Required action
Copying rule for the data below: pictures stay out, and only the lines from the one with "Table 2 Stimuli" down to the one with "Table A1. Composition of nutrients in", inclusive, are repeated exactly.

Record excerpts

_ _ _ _

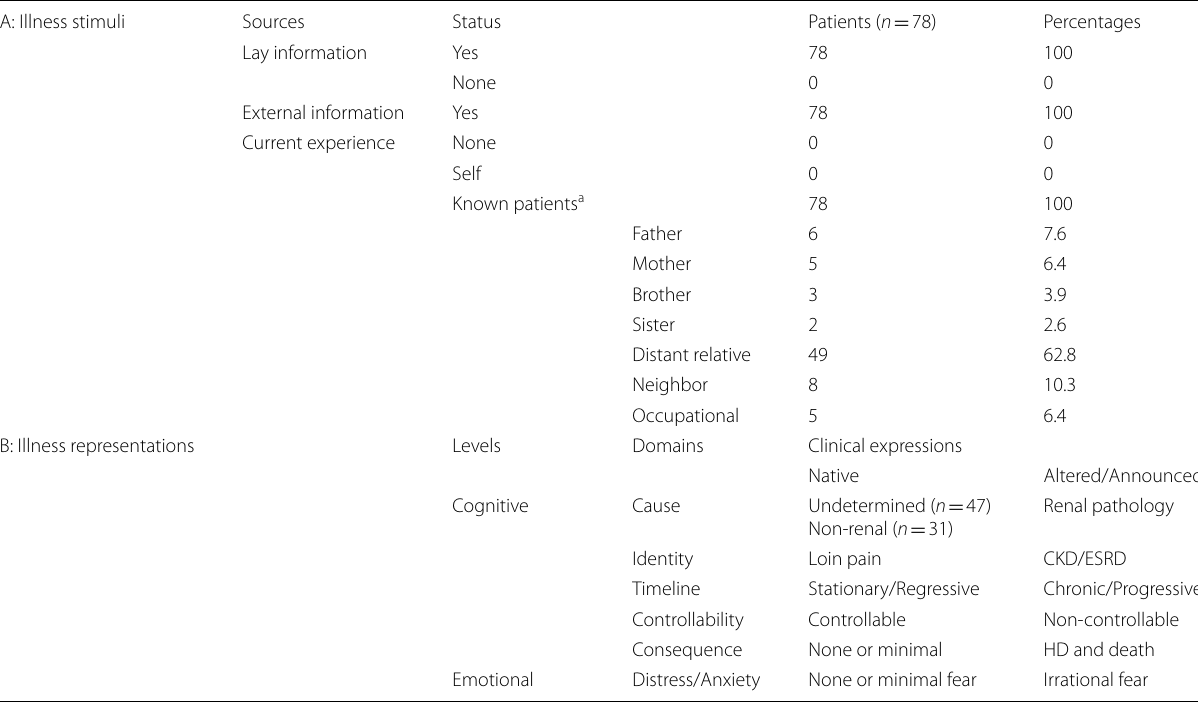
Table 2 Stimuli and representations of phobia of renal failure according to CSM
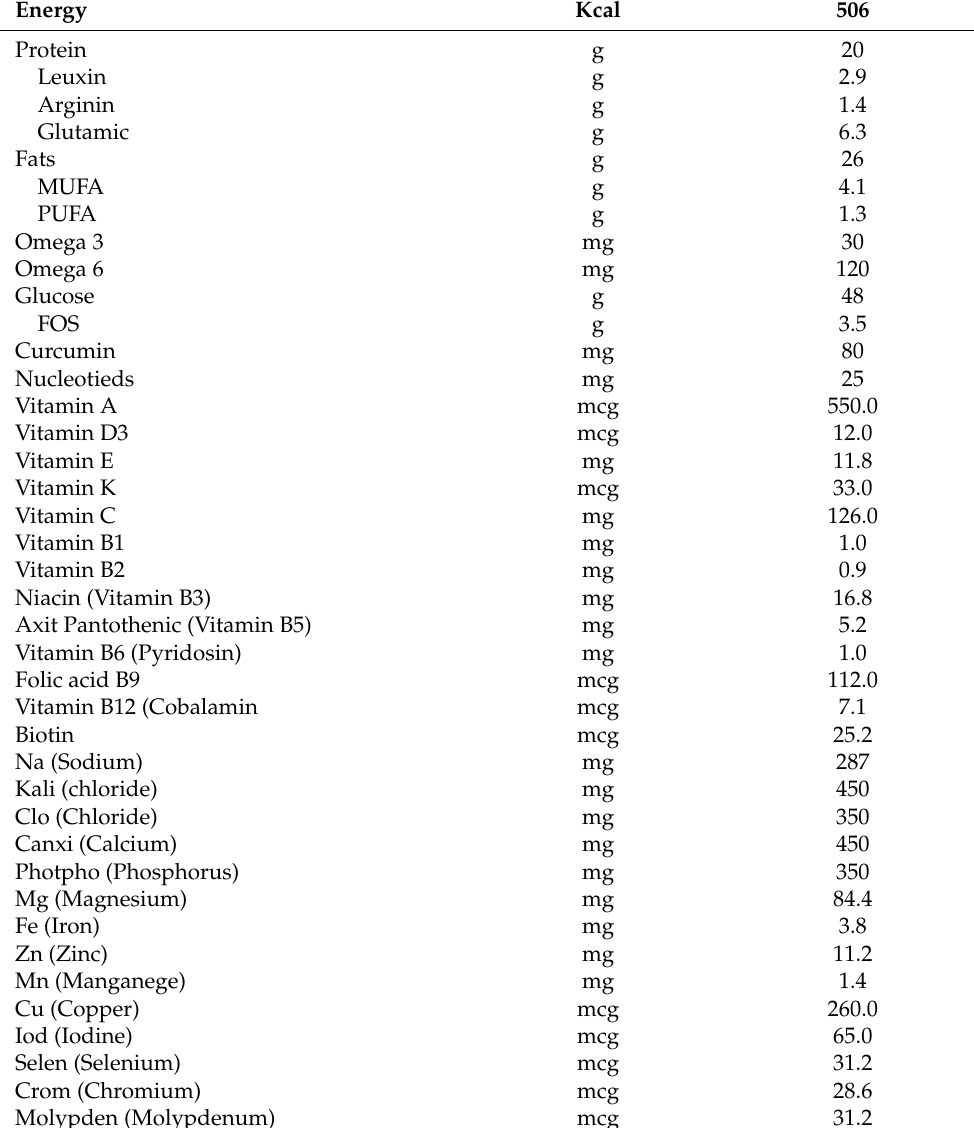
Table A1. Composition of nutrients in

_ _ _ _

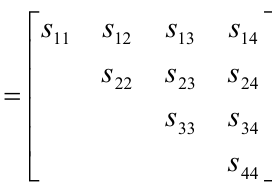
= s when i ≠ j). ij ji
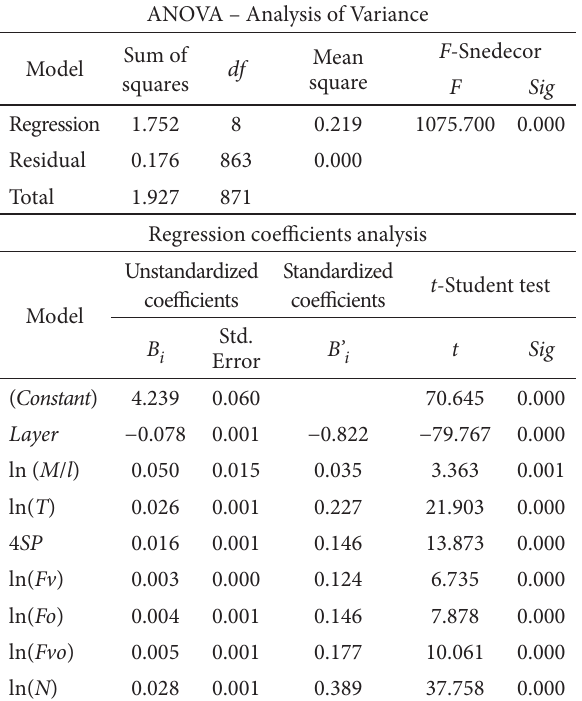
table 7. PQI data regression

_ _ _ _

Answer to the exercise
Table 2 Stimuli and representations of phobia of renal failure according to CSM
Table A1. Composition of nutrients in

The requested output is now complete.